Autoridades ucranianas apelam à retirada dos civis que restam em Kherson, depois da troca de fogo de artilharia de um lado para o outro do rio Dnipro ter escalado nos últimos dias. Só na quarta-feira houve 33 ataques com artilharia e um míssil russo a atingir a cidade, anunciou o Estado Maior ucraniano. Não há grandes perspetivas de que nenhum dos lados consiga fazer avanços neste ponto da frente, estando ambos entrincheirados em margens opostas do Dnipro. No entanto, as ofensivas ucranianas de inverno provavelmente não irão passar por esta cidade – durante esta semana será discutido o plano para o próximo ano, garantiu Volodymyr Zelensky – não torna a vida dos civis em Kherson muito mais fácil.
Não espanta que se vejam filas com centenas de veículos à saída da cidade, cheios de civis aterrorizados, que tinham os seus documentos verificados a cada posto de controlo. “Não conseguimos aguentar mais. Os bombardeamentos são tão intensos”, lamentou uma moradora de Kherson, Iryna Antonenko, falando com um correspondente da BBC dentro do seu carro.
Ainda no mês passado, a cidade irrompera em celebrações para receber as tropas ucranianas, que conseguiram forçar a guarnição russa a recuar, cercando-a com ataques metódicos às suas rotas de abastecimento, cortando o acesso à margem leste do Dnipro. Mas mesmo durante a festa ouviam-se alguns estrondos de artilharia disparada do outro lado do rio, indicando o que vinha aí.
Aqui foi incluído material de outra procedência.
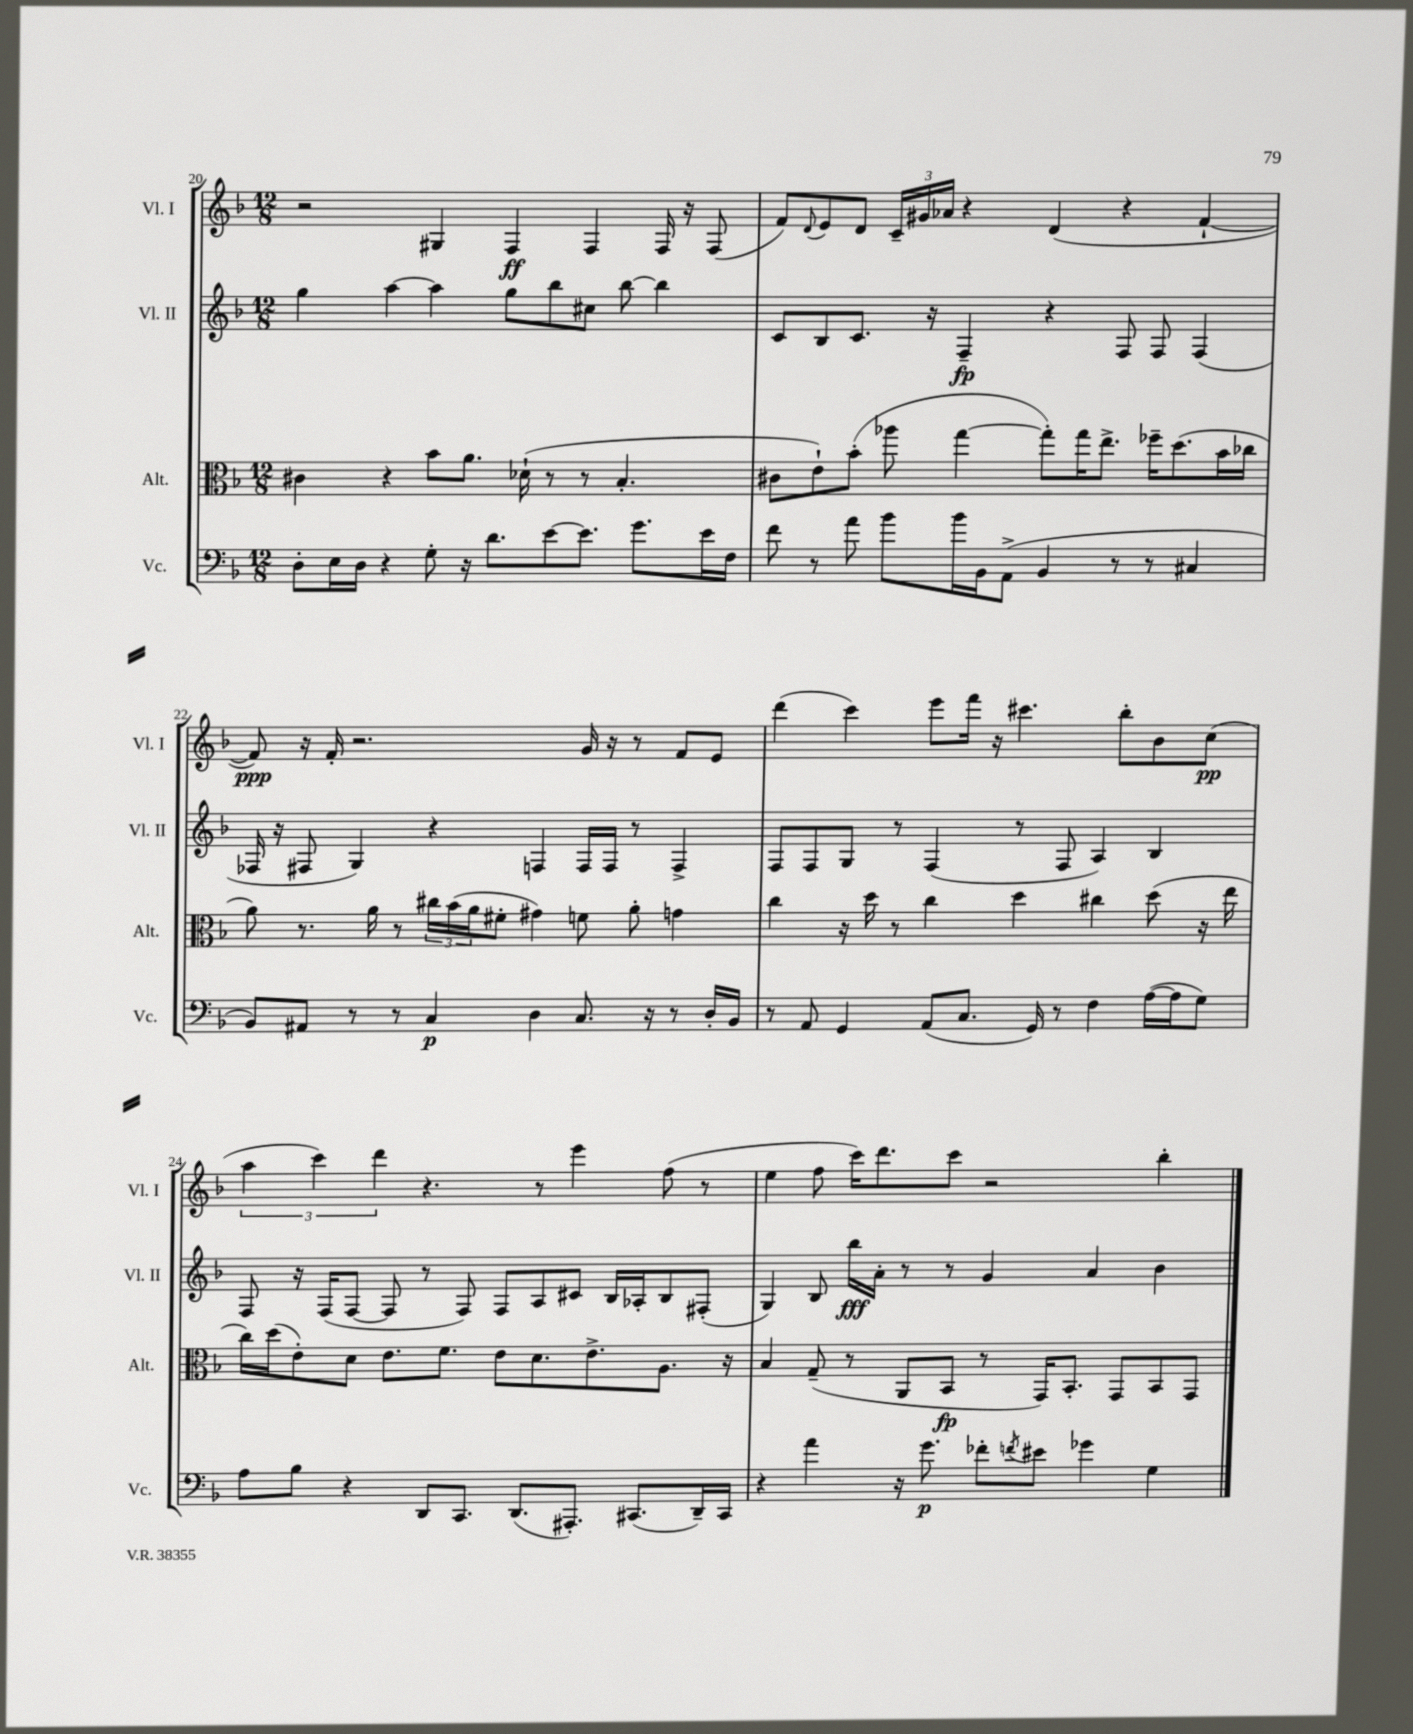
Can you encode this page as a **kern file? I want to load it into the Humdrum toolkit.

**kern	**kern	**kern	**kern
*staff4	*staff3	*staff2	*staff1
*clefF4	*clefC3	*clefG2	*clefG2
*k[b-]	*k[b-]	*k[b-]	*k[b-]
*M12/8	*M12/8	*M12/8	*M12/8
8D'	4c#	4gg	2r
16E	.	.	.
16D	.	.	.
4r	4r	[4aa	.
8G'	8b-	4aa]	4G#
16r	8.a	.	.
8.d	.	.	.
.	.	8gg	4F
.	(16d-`	.	.
[8e	8r	8bb-	.
8.e]	8r	8cc#	4F
.	4.B-'	[8bb-	.
8.g	.	.	.
.	.	4bb-]	16F
.	.	.	16r
16e	.	.	(8F
16F	.	.	.
=	=	=	=
8f	8c#	8c	8f)
.	.	.	8qqd
8r	8e`)	8B-	8e
8a	(8b-'	8.c	8d
8b-	8aa-	.	24c~
.	.	.	24g#
.	.	16r	.
.	.	.	24a-
16b-	[4gg	4F~	4r
16BB-	.	.	.
(8AA^	.	.	.
4BB-	8gg'])	4r	(4d
.	16gg	.	.
.	8.ee^	.	.
8r	.	8F	4r
8r	16ff-~	8F	.
.	(8.dd	.	.
4C#	.	(4F	[4f`
.	16b-	.	.
.	16cc-	.	.
=	=	=	=
8BB-)	8a)	16F-	8f])
.	.	16r	.
8AA#	8.r	8F#	16r
.	.	.	16f'
8r	.	4G)	2.r
.	16a	.	.
8r	8r	.	.
4C	24cc#	4r	.
.	(24b-	.	.
.	24a	.	.
.	8f#'	.	.
4D	4g#)	4F	.
8.C	8f	16F	16g
.	.	16F	16r
.	8a'	8r	8r
16r	.	.	.
8r	4g	4F^	8f
16D'	.	.	8e
16BB-	.	.	.
=	=	=	=
8r	4cc	8F	(4ddd
8AA	.	8F	.
4GG	16r	8G	4ccc)
.	16dd	.	.
.	8r	8r	.
(8AA	4cc	(4F	8eee
8.C	.	.	16fff
.	.	.	16r
.	4dd	8r	4.ccc#
16GG)	.	.	.
8r	.	8F	.
4F	4cc#	4A)	.
.	.	.	8bb-'
([16A	(8dd	4B-	8b-
16A]	.	.	.
8G)	16r	.	(8cc
.	16ee	.	.
=	=	=	=
8A	16cc)	8F	6aa
.	(16dd	.	.
8B-	8e')	16r	.
.	.	.	6ccc)
.	.	(16F	.
4r	8d	[8F	.
.	.	.	6ddd
.	8.e	8F]	.
8DD	.	8r	4.r
.	8.f	.	.
8.CC	.	8F)	.
.	8e	8F	.
(8.DD	.	.	.
.	8.d	8A	8r
8.AAA#')	.	8c#	4eee
.	8.e^	.	.
.	.	16B-	.
(8.CC#	.	16A-'	.
.	8.A	8B-	(8ff
16DD~)	.	(8F#'	8r
16CC#	16r	.	.
=	=	=	=
4r	4B-	4G)	4ee
4a	(8G~	8B-	8ff
.	8r	16bb-	16ccc)
.	.	16a'	8.ddd
16r	8AA	8r	.
8.g	.	.	.
.	8BB-	8r	8ccc
8f-'	8r	4g	2r
8qf	.	.	.
8e#	16GG)	.	.
.	8.BB-'	.	.
4g-	.	4a	.
.	8GG	.	.
4G	8BB-	4b-	4bb-'
.	8GG	.	.
==	==	==	==
*-	*-	*-	*-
Aliás, perto do local onde uma multidão em êxtase se reunira a celebrar, acenando bandeiras ucranianas, morreram onze pessoas e dezenas ficaram feridas num ataque com morteiros na véspera de natal.
“Ficámos este tempo todo e pensámos que iria passar, que seriamos sortudos”, continuou Antonenko enquanto fugia.
“Mas um ataque atingiu a casa ao lado da nossa e a casa do meu pai também foi bombardeada”, explicou, contando que se dirigia a Kryvyi Rih, onde tem alguma família, no centro da Ucrânia e longe da linha da frente.
No entanto, se mesmo alguns daqueles que tinham tido a resiliência para aguentar a ocupação russa agora fogem, outros recusam, sobretudo os idosos e doentes. “Tenho dito a estas pessoas que Kherson é das cidades mais perigosas agora”, explicou Dmytro Poddubniy, membro do conselho municipal, falando à CNN. “Peço-lhes que imaginem que estão a ir de férias durante umas semanas. Pode ser mais fácil para eles decidirem partir desta maneira”, contou. “Ainda assim, muitas pessoas estão a ficar na cidade”.
Em termos militares, as forças do Kremlin parecem ter muito pouco a ganhar com estes ataques tão devastadores para os civis. Chegando a recorrer a munições incendiárias ou bombas de fragmentação, ou seja, bombas que soltam explosivos, devastando uma enorme área.
Talvez não passe de um ato de crueldade. Afinal, a única rota viável para a Ucrânia atingir as linhas russas em Kherson parece ser o cordão litoral de Kinburn, que cruza o estuário do Dnipro, a jusante de Kherson. Sendo que ainda a semana passada fontes russas se gabaram de terem repelido assaltos ucranianos contra este cordão litoral, protegido por 4 km de mar e fortificado pelos russos.